Remix.run Logo
srean 2 hours ago

Data science solutions are different in the sense they rarely ever get done and dusted in a sense a sorting library might.

There's almost always something or the other breaking. Did the nature of data change. Did my upstream data feed change. Why are these small set of examples not working for this high paying customer.

You would need resources to understand and fix these problems quarter after quarter.

A rich network of data dependencies can be a double edged sword. Rarely are upstream code and data changes benign to the output of the layer you own.

There are two cases where AI solutions are perfect. They are so good that they are fire and forget. The second is that your customer is a farmer not a gardener. Individual failing saplings mean little to him.

If a single misbehaving plant can cause commercially significant damage then when choosing opaque tools you must consider the maintenance cost you may be signing up for.
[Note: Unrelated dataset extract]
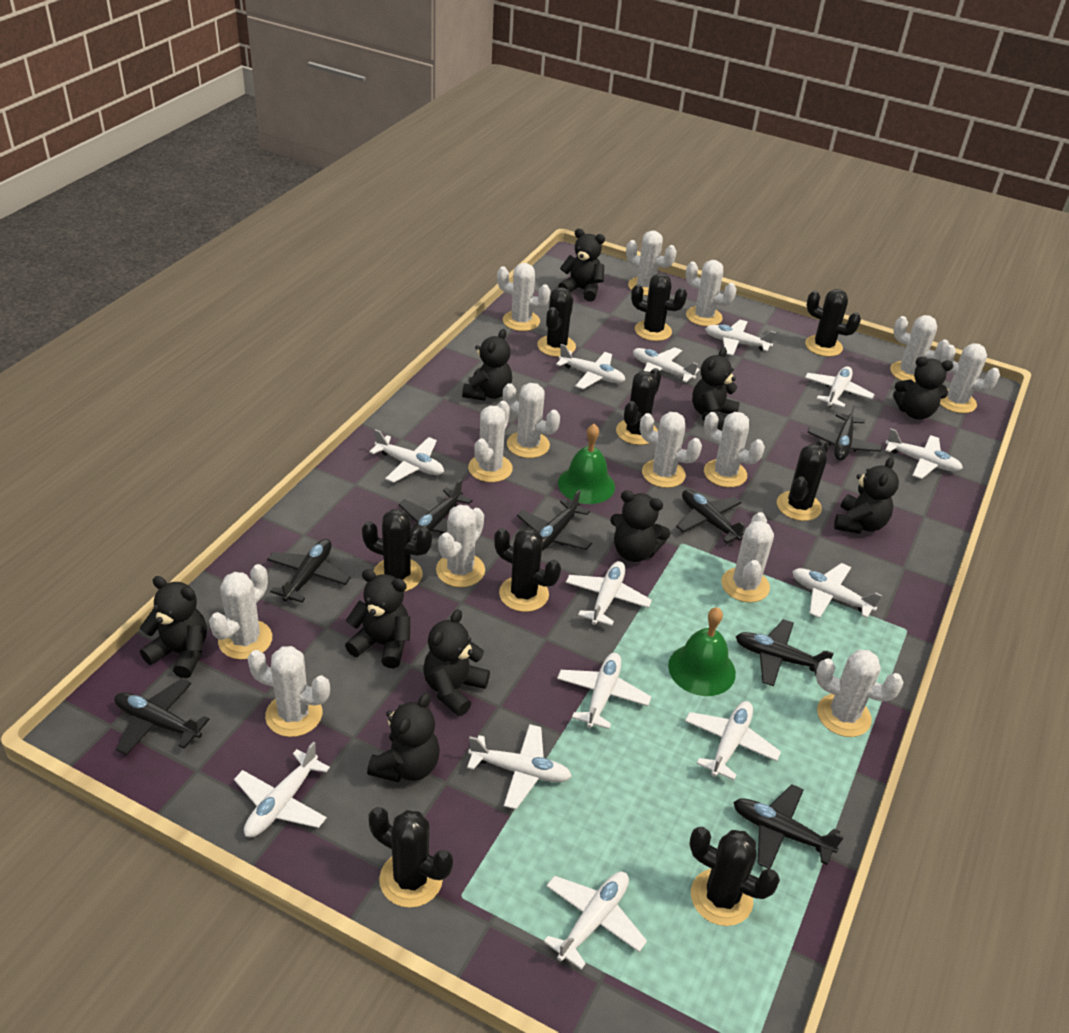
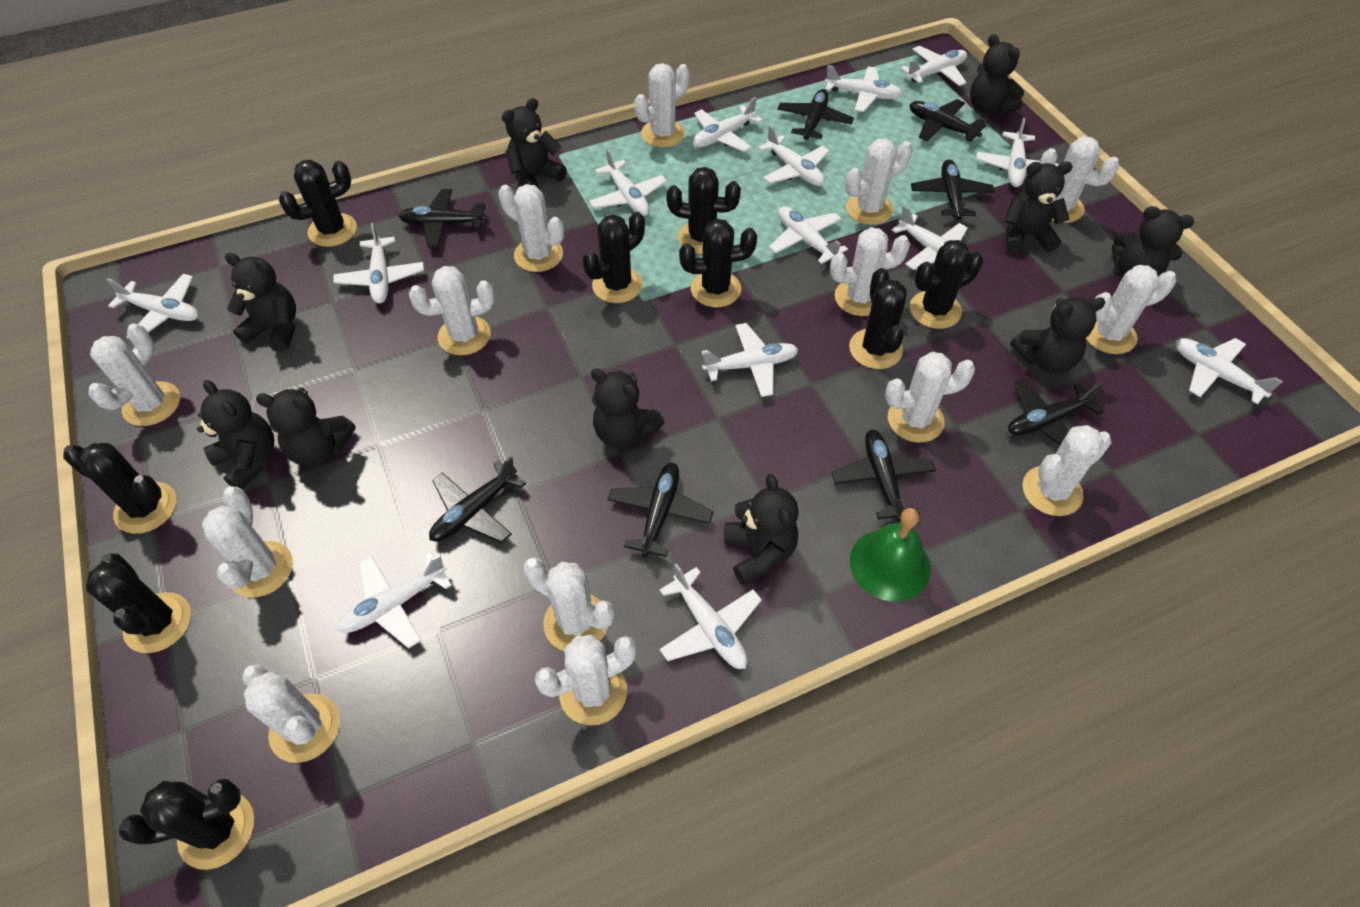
green bell: 2 -> 1
white plane: 13 -> 14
Say I have a ton of historical data that is being continuously added to. It's a real temptation to replace the raw data with a model that uses less number of parameters than the raw data. In a sense lossy compression. Can be a very bad idea. Data instances where the model does not fit well may be the most important pieces of art information. Model paints with a broad brush stroke. If you are hunting faults, you have been aware that a lossy compression can paper them away. You are also potentially harming a future model that could have been trained but you have thrown away a decade of useful data because storage costs were running so high.

No easy solution. General recommendation would be to compress but losslessly simply because you know not what may be valuable in the future. If it's impossible, then so be it, you have to eat that opportunity cost in the future, but you did your best.